What you need to do: Reproduce every line of text in the data below word for word, leaving out the picture markers.

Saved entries
--- START ---

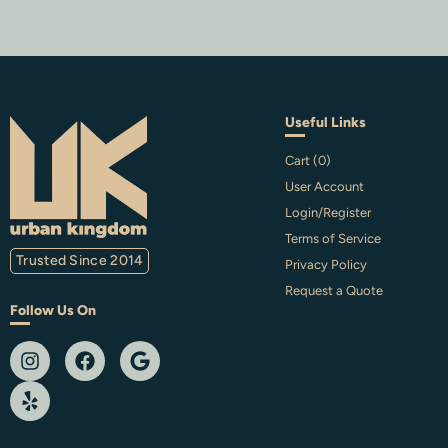
Useful Links
Cart (
0
)
User Account
Login/Register
Terms of Service
Trusted Since 2014
Privacy Policy
Request a Quote
Follow Us On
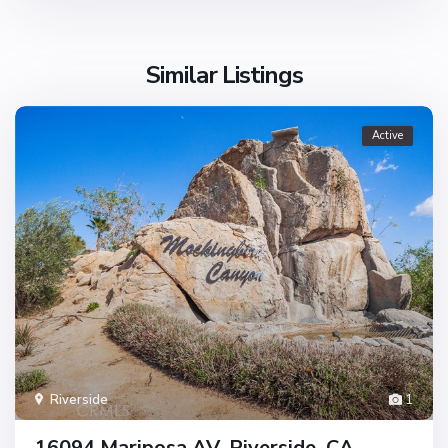
Similar Listings
Active
Riverside
1
16094 Mariposa AV, Riverside, CA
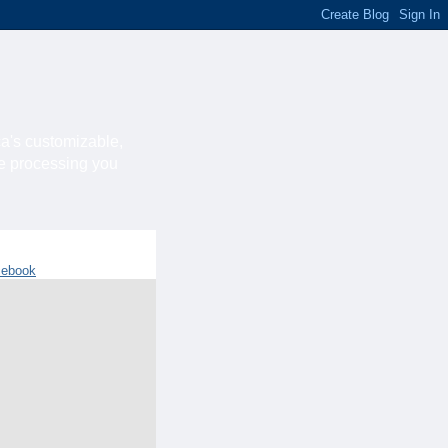
ca's customizable,
he processing you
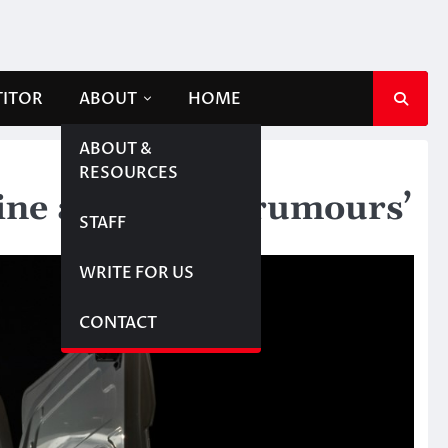
TITOR
ABOUT
HOME
ABOUT &
RESOURCES
line abduction ‘rumours’
STAFF
WRITE FOR US
CONTACT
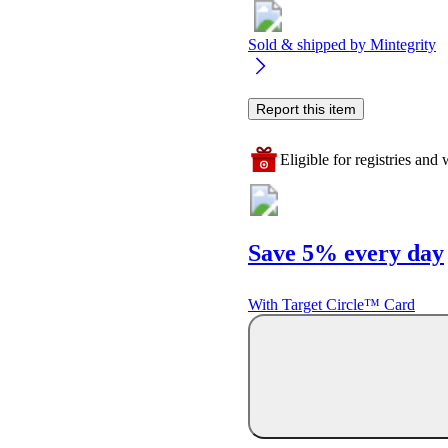
Sold & shipped by
Mintegrity
Report this item
Eligible for registries and w
Save 5% every day
With Target Circle™ Card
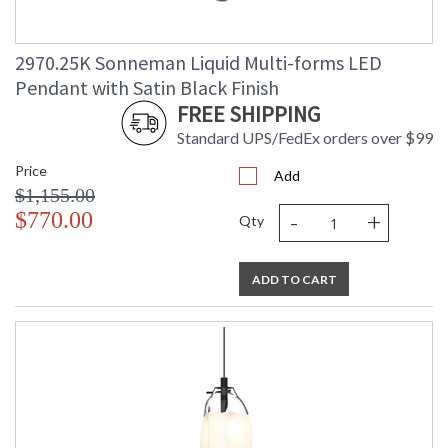
2970.25K Sonneman Liquid Multi-forms LED
Pendant with Satin Black Finish
FREE SHIPPING
Standard UPS/FedEx orders over $99
Price
Add
$1,155.00
-
+
$770.00
Qty
ADD TO CART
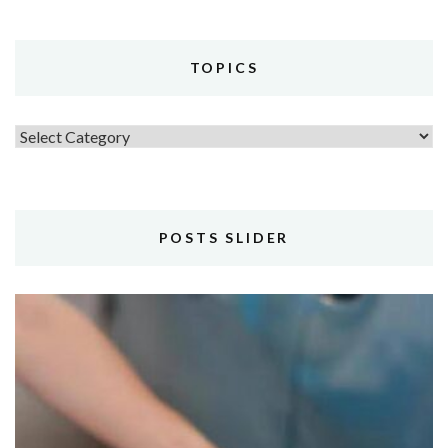
TOPICS
Topics
POSTS SLIDER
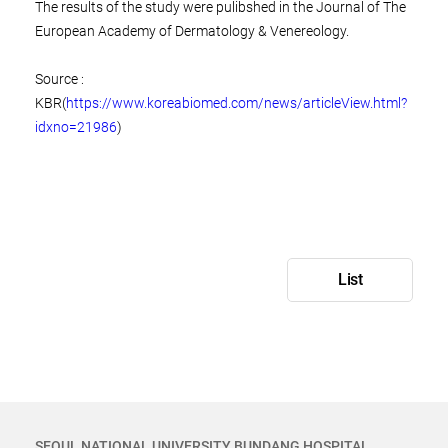
The results of the study were pulibshed in the Journal of The
European Academy of Dermatology & Venereology.
Source :
KBR(
https://www.koreabiomed.com/news/articleView.html?
idxno=21986
)
List
SEOUL NATIONAL UNIVERSITY BUNDANG HOSPITAL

--- END ---

Exercise response:
Useful Links
Cart (
0
)
User Account
Login/Register
Terms of Service
Trusted Since 2014
Privacy Policy
Request a Quote
Follow Us On
Similar Listings
Active
Riverside
1
16094 Mariposa AV, Riverside, CA
ca's customizable,
he processing you
TITOR
ABOUT
HOME
ABOUT &
RESOURCES
line abduction ‘rumours’
STAFF
WRITE FOR US
CONTACT
Sold & shipped by
Mintegrity
Report this item
Eligible for registries and w
Save 5% every day
With Target Circle™ Card
2970.25K Sonneman Liquid Multi-forms LED
Pendant with Satin Black Finish
FREE SHIPPING
Standard UPS/FedEx orders over $99
Price
Add
$1,155.00
-
+
$770.00
Qty
ADD TO CART
TOPICS
Topics
POSTS SLIDER
The results of the study were pulibshed in the Journal of The
European Academy of Dermatology & Venereology.
Source :
KBR(
https://www.koreabiomed.com/news/articleView.html?
idxno=21986
)
List
SEOUL NATIONAL UNIVERSITY BUNDANG HOSPITAL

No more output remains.